GNAWAS, INVITATION A LA TRANSE
Il faut avoir éprouvé, un jour, l’étourdissement physique, psychique et mystique d’une cérémonie gnawa pour appréhender la force de cette culture séculaire. Remontant au moins au XVIe siècle, perpétuée au Maroc par les descendants d’anciens esclaves venus d’Afrique subsaharienne, cette tradition est inscrite au patrimoine immatériel de l’Unesco depuis 2019.
Le 18e festival Arabesques lui consacre une place prépondérante de sa programmation, attentif à son histoire autant qu’à son actualité. Le Gnawa est avant tout une musique confrérique soufie, associée à un rituel de transe où le profane se mêle au sacré. Sous l’impulsion du maître (mâalem), le luth à trois cordes (guembri), les crotales métalliques (qraqeb) et les tambours (tbel) y accompagnent des paroles invoquant les ancêtres et les esprits. Une musique bien vivante ! Des pointures du rock ou du jazz (Robert Plant et Jimmy Page, Bill Laswell, Randy Weston) s’y sont frottés. Surtout, au Maroc, les pratiquants se rajeunissent et le nombre de groupes s’accroit, sous l’influence notamment du Festival Gnaoua et Musiques du Monde d’Essaouira, fondé en 1997, au cours duquel des stars internationales et des groupes traditionnels se rencontrent devant des dizaines de milliers de spectateurs.

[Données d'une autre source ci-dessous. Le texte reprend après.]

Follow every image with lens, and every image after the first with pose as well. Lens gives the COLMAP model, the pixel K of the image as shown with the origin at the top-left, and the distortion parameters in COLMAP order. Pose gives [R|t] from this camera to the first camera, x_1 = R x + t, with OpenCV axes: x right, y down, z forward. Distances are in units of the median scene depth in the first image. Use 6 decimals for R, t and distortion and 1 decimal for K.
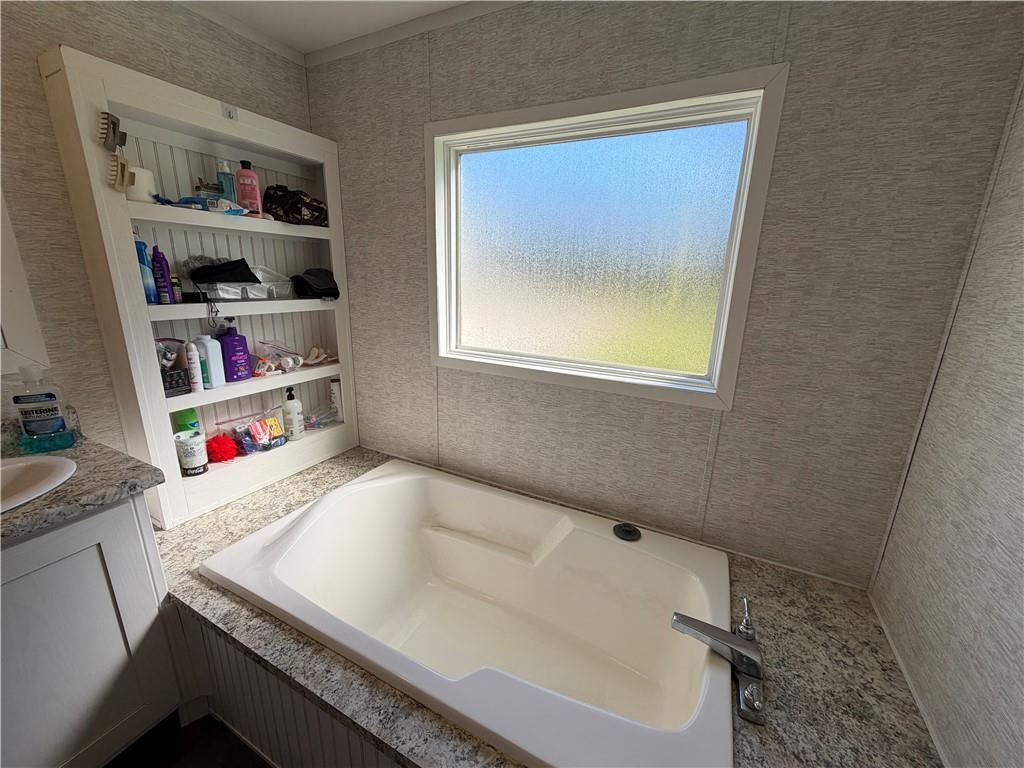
lens RADIAL K [[405.0, 0, 510.4], [0, 405.0, 385.0], [0, 0, 1]] dist [-0.000865, -0.000014]
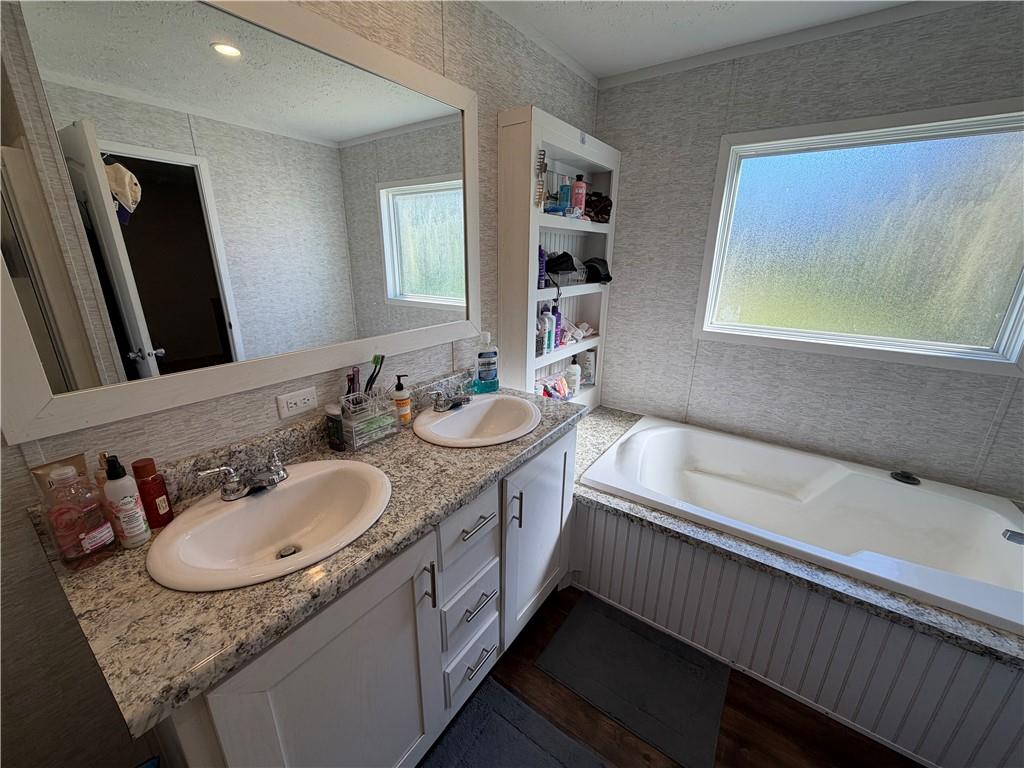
lens RADIAL K [[405.0, 0, 510.4], [0, 405.0, 385.0], [0, 0, 1]] dist [-0.000865, -0.000014]
pose [[0.988831, 0.029386, -0.146118, -0.636452], [-0.022210, 0.998477, 0.050504, 0.047738], [0.147380, -0.046695, 0.987977, -0.313757]]
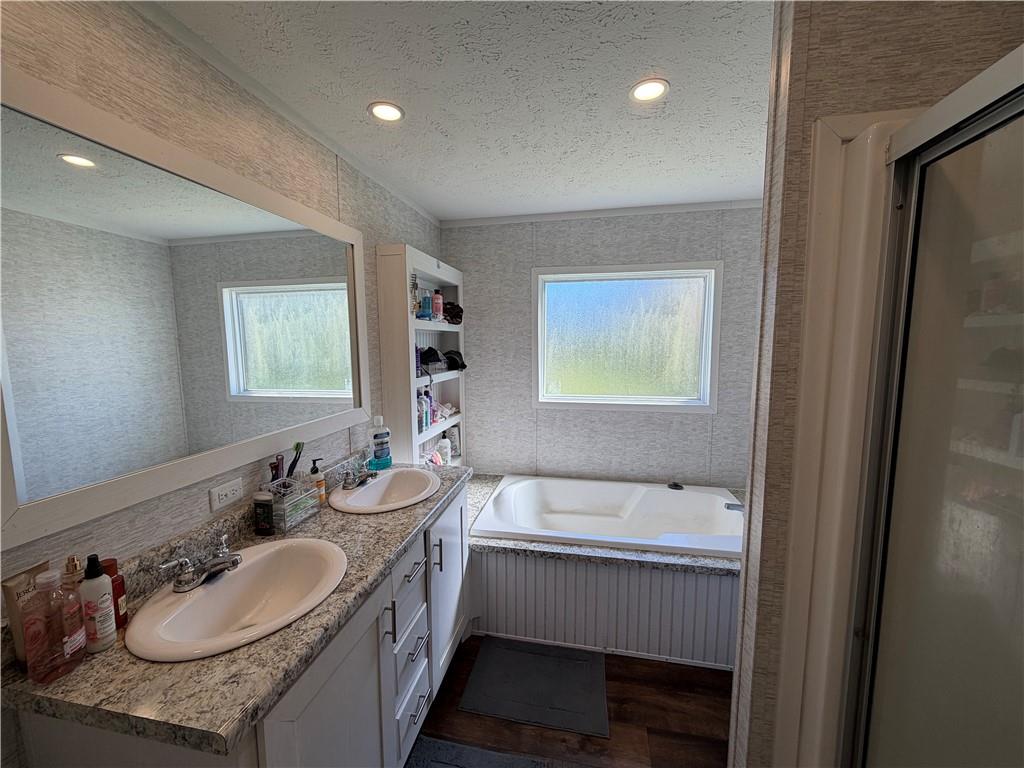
lens RADIAL K [[405.0, 0, 510.4], [0, 405.0, 385.0], [0, 0, 1]] dist [-0.000865, -0.000014]
pose [[0.962866, -0.061689, 0.262838, -0.789417], [0.100355, 0.985569, -0.136319, 0.078870], [-0.250635, 0.157634, 0.955161, -0.559291]]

Le festival Arabesques offre cette année une carte blanche à son prestigieux homologue en accueillant sa grande création 2023, une fusion électrique qui
associe Maâlem Hamid El Kasri, Karim Ziad, Torsten de Winkel, Mustapha Antari et Mehdi Chaïd. Cet événement est complété par un focus passionnant sur la scène féminine incarnée par Asmâa Hamzaoui & Bnat Timbouctou et par la « rockeuse du désert », Hasna El Becharia. On entendra également l’expression du Gnawa sous ses formes actuelles, de Majid Bekkas au duo Aziz Sahmaoui & Eric Longsworth, en passant par Gnawa Diffusion venu présenter son nouvel album. Les visiteurs du festival Arabesques sont prévenus : cette édition 2023 est une invitation à la transe.